Criteria are the keys to research and decision making and must be relevant to the particular subject at hand. Without a set of standards that are objective, measurable, and relevant, conducting research and making decisions become a mere extension of a writer's personal likes and dislikes. Selecting the best and narrowest criteria makes research more interesting and decision-making more manageable for you, the writer.
Two "gurus," who prove to be more than just "a couple of talking heads," discuss how everyday life can provide opportunities for research and argument. Making a decision in everyday life is easier if you plan in advance and use predetermined criteria. Typically, the steps are to select the criteria first, next do the research, and then make a reasoned decision about an item of personal importance such as a life change, attendance at a university, or a product purchase. If you are planning to purchase a riding lawnmower, for example, you might consider cost, durability, and usefulness as your governing criteria.
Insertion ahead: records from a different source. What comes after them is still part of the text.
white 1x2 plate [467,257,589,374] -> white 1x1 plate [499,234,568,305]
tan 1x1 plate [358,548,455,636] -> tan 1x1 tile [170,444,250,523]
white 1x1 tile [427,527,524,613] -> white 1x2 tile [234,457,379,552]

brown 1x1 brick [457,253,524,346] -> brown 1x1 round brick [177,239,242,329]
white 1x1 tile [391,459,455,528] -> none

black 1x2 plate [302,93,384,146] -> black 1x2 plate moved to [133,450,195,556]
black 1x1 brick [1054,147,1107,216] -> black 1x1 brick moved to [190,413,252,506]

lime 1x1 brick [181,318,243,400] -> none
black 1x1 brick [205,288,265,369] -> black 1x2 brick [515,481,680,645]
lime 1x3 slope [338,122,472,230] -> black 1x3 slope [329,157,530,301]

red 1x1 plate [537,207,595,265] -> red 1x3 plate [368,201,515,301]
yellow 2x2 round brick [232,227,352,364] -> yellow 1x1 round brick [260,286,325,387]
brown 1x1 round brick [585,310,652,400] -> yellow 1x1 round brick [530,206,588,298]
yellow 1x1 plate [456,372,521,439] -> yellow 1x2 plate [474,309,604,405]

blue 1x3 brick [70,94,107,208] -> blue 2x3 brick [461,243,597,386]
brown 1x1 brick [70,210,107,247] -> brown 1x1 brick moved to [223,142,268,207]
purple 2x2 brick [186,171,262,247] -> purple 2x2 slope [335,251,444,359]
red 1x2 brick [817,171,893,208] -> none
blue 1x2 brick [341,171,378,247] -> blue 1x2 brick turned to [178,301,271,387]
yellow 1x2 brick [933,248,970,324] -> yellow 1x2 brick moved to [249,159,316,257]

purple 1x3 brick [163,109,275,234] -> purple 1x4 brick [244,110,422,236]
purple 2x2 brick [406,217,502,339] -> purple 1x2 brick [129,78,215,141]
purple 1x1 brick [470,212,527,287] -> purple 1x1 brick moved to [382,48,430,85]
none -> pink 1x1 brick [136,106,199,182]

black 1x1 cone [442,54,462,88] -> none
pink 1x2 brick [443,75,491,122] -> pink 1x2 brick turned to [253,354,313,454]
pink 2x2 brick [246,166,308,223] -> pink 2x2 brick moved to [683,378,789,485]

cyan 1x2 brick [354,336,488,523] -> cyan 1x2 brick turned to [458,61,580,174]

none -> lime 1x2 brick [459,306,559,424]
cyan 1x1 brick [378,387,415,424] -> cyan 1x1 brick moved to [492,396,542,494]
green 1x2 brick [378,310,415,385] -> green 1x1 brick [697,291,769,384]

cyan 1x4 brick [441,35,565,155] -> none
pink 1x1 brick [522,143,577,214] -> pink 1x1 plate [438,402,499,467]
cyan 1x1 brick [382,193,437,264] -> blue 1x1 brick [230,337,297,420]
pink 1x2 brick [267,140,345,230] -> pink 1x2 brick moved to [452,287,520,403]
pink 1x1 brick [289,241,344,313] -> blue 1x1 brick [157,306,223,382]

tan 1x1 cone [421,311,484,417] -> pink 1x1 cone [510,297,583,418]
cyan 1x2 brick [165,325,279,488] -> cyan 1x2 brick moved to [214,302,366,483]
Then you would research costs of the various brands of riding lawnmowers, check out the various manufacturers’ information for durability, and finally, interview owners who have purchased particular brands of riding lawnmowers.
Video Focus Point
Look for answers to this question when watching the video:
- Describe situations in everyday life where you make decisions based on criteria you define and information you gather based on these criteria.
Characters who play the roles of student writers convene in the café setting where they will be meeting. The group gathers to discuss essay assignments and model the process of selecting a topic, refining a thesis, drafting an essay, participating in peer review sessions, and rewriting the essay. In the initial meeting, the group brainstorms to develop criteria as the students begin their assignment to select criteria, conduct research, and write about a choice they are making in everyday life.
Video Focus Points
Look for answers to these questions when watching the video:
- Why do students in the writer’s group decide to continue meeting?
- What helps the student writers develop criteria for making personal decisions?
- How do the criteria move the writers beyond merely liking or disliking something?
Research is formalized curiosity. It is poking and prying with a purpose.